▶ _WORK REQUIRED_
The data below is to be returned in full and exactly.

▶ _GIVEN ENTRIES_
..............................
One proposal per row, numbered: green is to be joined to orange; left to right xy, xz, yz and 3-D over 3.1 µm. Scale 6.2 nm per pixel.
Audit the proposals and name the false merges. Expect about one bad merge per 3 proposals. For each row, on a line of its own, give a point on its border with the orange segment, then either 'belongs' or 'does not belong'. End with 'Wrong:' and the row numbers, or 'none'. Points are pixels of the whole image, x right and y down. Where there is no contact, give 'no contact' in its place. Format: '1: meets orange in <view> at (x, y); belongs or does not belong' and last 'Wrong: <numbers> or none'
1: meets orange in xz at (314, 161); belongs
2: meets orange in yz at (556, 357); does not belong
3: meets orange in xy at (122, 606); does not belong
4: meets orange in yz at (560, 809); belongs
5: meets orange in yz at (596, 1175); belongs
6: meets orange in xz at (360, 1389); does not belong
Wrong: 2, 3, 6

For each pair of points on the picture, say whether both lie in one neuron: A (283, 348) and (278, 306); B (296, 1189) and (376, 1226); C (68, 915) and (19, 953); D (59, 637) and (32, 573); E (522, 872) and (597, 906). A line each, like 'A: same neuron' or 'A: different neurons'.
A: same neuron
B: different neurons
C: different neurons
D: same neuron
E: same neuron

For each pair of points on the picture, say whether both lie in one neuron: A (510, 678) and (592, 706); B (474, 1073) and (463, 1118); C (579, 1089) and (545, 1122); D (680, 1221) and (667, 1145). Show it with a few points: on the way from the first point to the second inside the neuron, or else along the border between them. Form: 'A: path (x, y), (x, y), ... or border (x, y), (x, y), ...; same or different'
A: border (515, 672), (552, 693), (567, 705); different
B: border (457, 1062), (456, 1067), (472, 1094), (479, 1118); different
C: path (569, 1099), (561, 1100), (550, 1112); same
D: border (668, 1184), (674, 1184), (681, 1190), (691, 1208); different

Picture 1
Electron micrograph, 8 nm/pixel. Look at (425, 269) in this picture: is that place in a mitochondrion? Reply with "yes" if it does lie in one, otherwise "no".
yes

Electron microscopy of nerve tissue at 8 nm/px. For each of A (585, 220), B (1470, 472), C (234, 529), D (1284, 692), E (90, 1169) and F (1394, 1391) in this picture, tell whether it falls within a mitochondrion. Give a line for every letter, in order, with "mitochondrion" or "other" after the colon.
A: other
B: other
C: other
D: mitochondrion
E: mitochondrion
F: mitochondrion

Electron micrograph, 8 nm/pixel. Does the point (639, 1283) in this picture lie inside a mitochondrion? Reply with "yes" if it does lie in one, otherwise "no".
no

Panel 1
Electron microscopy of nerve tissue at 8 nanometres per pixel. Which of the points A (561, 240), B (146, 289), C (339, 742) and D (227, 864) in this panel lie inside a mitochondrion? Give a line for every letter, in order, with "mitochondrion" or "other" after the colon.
..............................
▶ _EXERCISE OUTPUT_
One proposal per row, numbered: green is to be joined to orange; left to right xy, xz, yz and 3-D over 3.1 µm. Scale 6.2 nm per pixel.
Audit the proposals and name the false merges. Expect about one bad merge per 3 proposals. For each row, on a line of its own, give a point on its border with the orange segment, then either 'belongs' or 'does not belong'. End with 'Wrong:' and the row numbers, or 'none'. Points are pixels of the whole image, x right and y down. Where there is no contact, give 'no contact' in its place. Format: '1: meets orange in <view> at (x, y); belongs or does not belong' and last 'Wrong: <numbers> or none'
1: meets orange in xz at (314, 161); belongs
2: meets orange in yz at (556, 357); does not belong
3: meets orange in xy at (122, 606); does not belong
4: meets orange in yz at (560, 809); belongs
5: meets orange in yz at (596, 1175); belongs
6: meets orange in xz at (360, 1389); does not belong
Wrong: 2, 3, 6

For each pair of points on the picture, say whether both lie in one neuron: A (283, 348) and (278, 306); B (296, 1189) and (376, 1226); C (68, 915) and (19, 953); D (59, 637) and (32, 573); E (522, 872) and (597, 906). A line each, like 'A: same neuron' or 'A: different neurons'.
A: same neuron
B: different neurons
C: different neurons
D: same neuron
E: same neuron

For each pair of points on the picture, say whether both lie in one neuron: A (510, 678) and (592, 706); B (474, 1073) and (463, 1118); C (579, 1089) and (545, 1122); D (680, 1221) and (667, 1145). Show it with a few points: on the way from the first point to the second inside the neuron, or else along the border between them. Form: 'A: path (x, y), (x, y), ... or border (x, y), (x, y), ...; same or different'
A: border (515, 672), (552, 693), (567, 705); different
B: border (457, 1062), (456, 1067), (472, 1094), (479, 1118); different
C: path (569, 1099), (561, 1100), (550, 1112); same
D: border (668, 1184), (674, 1184), (681, 1190), (691, 1208); different

Picture 1
Electron micrograph, 8 nm/pixel. Look at (425, 269) in this picture: is that place in a mitochondrion? Reply with "yes" if it does lie in one, otherwise "no".
yes

Electron microscopy of nerve tissue at 8 nm/px. For each of A (585, 220), B (1470, 472), C (234, 529), D (1284, 692), E (90, 1169) and F (1394, 1391) in this picture, tell whether it falls within a mitochondrion. Give a line for every letter, in order, with "mitochondrion" or "other" after the colon.
A: other
B: other
C: other
D: mitochondrion
E: mitochondrion
F: mitochondrion

Electron micrograph, 8 nm/pixel. Does the point (639, 1283) in this picture lie inside a mitochondrion? Reply with "yes" if it does lie in one, otherwise "no".
no

Panel 1
Electron microscopy of nerve tissue at 8 nanometres per pixel. Which of the points A (561, 240), B (146, 289), C (339, 742) and D (227, 864) in this panel lie inside a mitochondrion? Give a line for every letter, in order, with "mitochondrion" or "other" after the colon.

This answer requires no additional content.